Gee has attracted national attention for his work advocating the use of video game environments to derive fundamental principles of language, literacy and education. His presentation, titled “Power Up: What Video Games Have to Teach Us About Learning and Literacy,” will be held in G-5 Aderhold Hall at 12:30 p.m.
Gee began his research on the teaching capacity of video games two years ago when he began playing the games to better understand how his then six-year-old child played games.
“It dawned on me that good games were learning machines. Built into their very designs were good learning principles, principles supported, in fact, by cutting-edge research in cognitive science, the science that studies human thinking and learning,” said Gee in an interview with Game Zone, a Web site devoted to video gaming.

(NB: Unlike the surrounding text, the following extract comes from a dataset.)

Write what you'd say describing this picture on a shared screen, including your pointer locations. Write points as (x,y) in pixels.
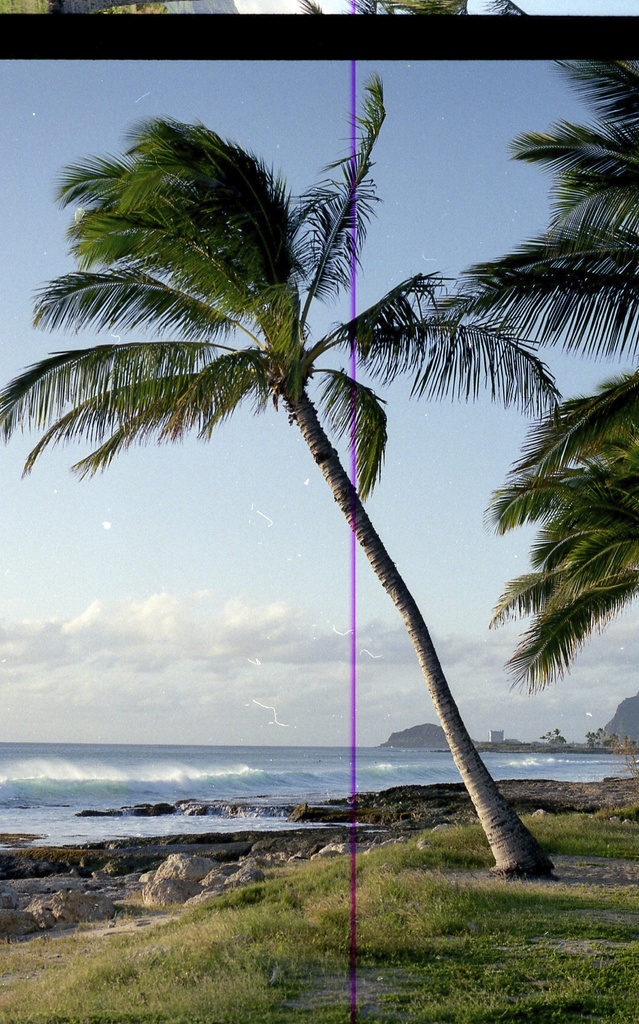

“Many of these principles could be used in schools to get kids to learn things like science, but, too often today schools are returning to skill-and-drill and multiple-choice tests that kill deep learning,” he said.
Gee is the Tashia Morgridge Professor of Reading in the department of curriculum and instruction at the University of Wisconsin at Madison. Over the last decade, his work has been published widely in journals in the fields of linguistics, psychology, the social sciences and education.